# Distance Constraint Derivation

Sometimes it’s desired to have a distance constraint. That constraint assumes a choosen separation distance for two points fixed in two bodies. I’ve written a derivation for it in 3D and shared here. An implementation should be pretty simple since we have minimally one Jacobian and solve a 1D linear system. Here is an example which you can use in your own projects.

## Appendix

The boring part is that it is possible to have a non-defined gradient when this constraint is satisfied. However, the problem is solved by skipping the constraint solving when that happens. Another workaround I can recommend is to define 3 distance constraints and solve them as a 3-by-3 linear system. This is sometimes called a block solver. Separating the points is done by chosing a point outside the volume of the shape of one of the bodies. Here, fortunately, there are neither square roots nor divide-by-zero checks which generally yields in greater performance.

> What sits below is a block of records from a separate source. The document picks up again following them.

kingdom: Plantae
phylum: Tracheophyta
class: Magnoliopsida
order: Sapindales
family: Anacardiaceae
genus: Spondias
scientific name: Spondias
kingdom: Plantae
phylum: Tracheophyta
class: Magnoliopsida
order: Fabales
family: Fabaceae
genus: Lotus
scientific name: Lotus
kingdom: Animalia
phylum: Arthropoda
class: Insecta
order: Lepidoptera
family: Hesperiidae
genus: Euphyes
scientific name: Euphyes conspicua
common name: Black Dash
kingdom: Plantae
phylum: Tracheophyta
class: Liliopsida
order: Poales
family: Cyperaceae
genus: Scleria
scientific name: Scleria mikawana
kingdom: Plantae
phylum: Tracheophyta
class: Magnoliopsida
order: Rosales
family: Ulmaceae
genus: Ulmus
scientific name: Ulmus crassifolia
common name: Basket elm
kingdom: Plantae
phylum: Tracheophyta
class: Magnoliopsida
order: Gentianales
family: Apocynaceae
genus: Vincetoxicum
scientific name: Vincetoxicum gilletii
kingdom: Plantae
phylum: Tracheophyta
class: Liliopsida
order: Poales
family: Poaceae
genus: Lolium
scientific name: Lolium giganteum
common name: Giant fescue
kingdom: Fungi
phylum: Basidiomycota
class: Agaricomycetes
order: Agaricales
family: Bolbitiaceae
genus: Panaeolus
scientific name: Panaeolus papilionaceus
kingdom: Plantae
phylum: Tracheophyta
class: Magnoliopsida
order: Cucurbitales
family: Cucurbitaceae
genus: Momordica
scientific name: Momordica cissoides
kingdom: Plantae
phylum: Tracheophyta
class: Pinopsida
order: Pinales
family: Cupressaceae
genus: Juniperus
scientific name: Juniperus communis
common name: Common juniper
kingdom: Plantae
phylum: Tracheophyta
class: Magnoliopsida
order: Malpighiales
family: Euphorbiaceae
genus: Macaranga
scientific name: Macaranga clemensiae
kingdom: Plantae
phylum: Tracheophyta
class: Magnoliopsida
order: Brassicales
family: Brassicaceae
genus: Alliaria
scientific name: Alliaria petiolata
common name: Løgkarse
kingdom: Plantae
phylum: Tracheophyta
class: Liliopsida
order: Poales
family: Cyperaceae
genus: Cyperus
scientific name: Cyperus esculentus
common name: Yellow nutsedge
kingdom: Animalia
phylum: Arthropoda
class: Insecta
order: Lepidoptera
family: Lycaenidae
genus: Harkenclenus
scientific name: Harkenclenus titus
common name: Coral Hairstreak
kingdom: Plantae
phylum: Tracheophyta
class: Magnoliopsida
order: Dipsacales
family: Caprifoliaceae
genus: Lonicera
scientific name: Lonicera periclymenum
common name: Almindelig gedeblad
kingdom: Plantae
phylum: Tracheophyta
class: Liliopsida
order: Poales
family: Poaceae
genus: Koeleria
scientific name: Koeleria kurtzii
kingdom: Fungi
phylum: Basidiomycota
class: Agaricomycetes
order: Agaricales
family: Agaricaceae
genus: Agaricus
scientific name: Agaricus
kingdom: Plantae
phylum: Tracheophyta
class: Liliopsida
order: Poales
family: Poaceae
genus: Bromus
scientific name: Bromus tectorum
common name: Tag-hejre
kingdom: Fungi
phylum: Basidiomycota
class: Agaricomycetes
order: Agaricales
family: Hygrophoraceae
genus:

Note that an inertia tensor $I$ is a symmetric 3-by-3 matrix and so do its inverse. Therefore, $I = I^T$. This simplifies the effective mass for this constraint (and can be applied to many other constraints) to

$JM^{-1}J^T = m_1 + m_2 + (I^{-1}_1 A_1)^T A_1 + (I^{-1}_2 A_2)^T A_2$

Another way to compute the velocity constraint vector is to build the gradients of the position constraint with respect to the position vector directly (Jacobian) in a piece of paper. Remember that if $C(x(t)))$ then by the chain rule we have:

$\frac{ \partial C } { \partial t } = \frac{ \partial C } { \partial x } \frac{ \partial x } { \partial t } = Jv$

Talking about the Jacobian, we can differentiate the velocity constraint to get the acceleration constraint. For that we can use a product rule-chain rule combo. By the product rule,

$\frac{d}{dt} (\frac{\partial C}{\partial x}\frac{\partial x}{\partial t}) = \frac{d}{dt}(\frac{\partial C}{\partial x}) \frac{dx}{dt} + \frac{\partial C}{\partial x} \frac{d}{dt}(\frac{dx}{dt}) = \frac{d}{dt}(J) v + J a$

where $a = \frac{dv}{dt}$. By the chain rule,

$\frac{d}{dt}(\frac{\partial C}{\partial x}) = \frac{\partial }{\partial x}(\frac{\partial C}{\partial x})\frac{dx}{dt} = \frac{\partial }{\partial x}(J)v$

Usually it’s not required doing such a workload but I think it is a good vector calculus exercise.

### Example

Let us consider the linear motion of two points $x_1$ and $x_2$. To keep things down to earth we use block matrices again. Let’s define

$x \in \mathbb { R }^ { 6 \times 1 } = \begin{bmatrix} x_1 &x_2 \end{bmatrix}^T$

$v \in \mathbb { R }^ { 6 \times 1 } = \begin{bmatrix} v_1 &v_2 \end{bmatrix}^T$

That is, the position and the velocity vector, respecively. Then, the vector stacking the 3 distance constraints that keep the points together at anytime is

$C(x) : \mathbb { R }^ { 6 \times 1 } \rightarrow \mathbb { R }^ { 3 \times 1 }$

$C(x) = x_2 - x_1$

The Jacobian is then

$\frac{ \partial C } { \partial x } \in \mathbb { R }^ { 3 \times 6 } = \begin{bmatrix} \frac{ \partial C_1 } { \partial x_1 } &\frac{ \partial C_1 } { \partial x_2 } \end{bmatrix}^T = \begin{bmatrix} -I &I \end{bmatrix}$

where $I$ is the identity matrix. Note that the Jacobian is just a vector of gradients in block form. From those we can compute the velocity constraint vector easely.

$\frac{ \partial C } { \partial t } = \begin{bmatrix} -I &I \end{bmatrix} v = -v_1 + v_2 = v_2 - v_1$

We can see now that building the Jacobian by inspection is more painless, and predict that can be specially in the presence of angular motion.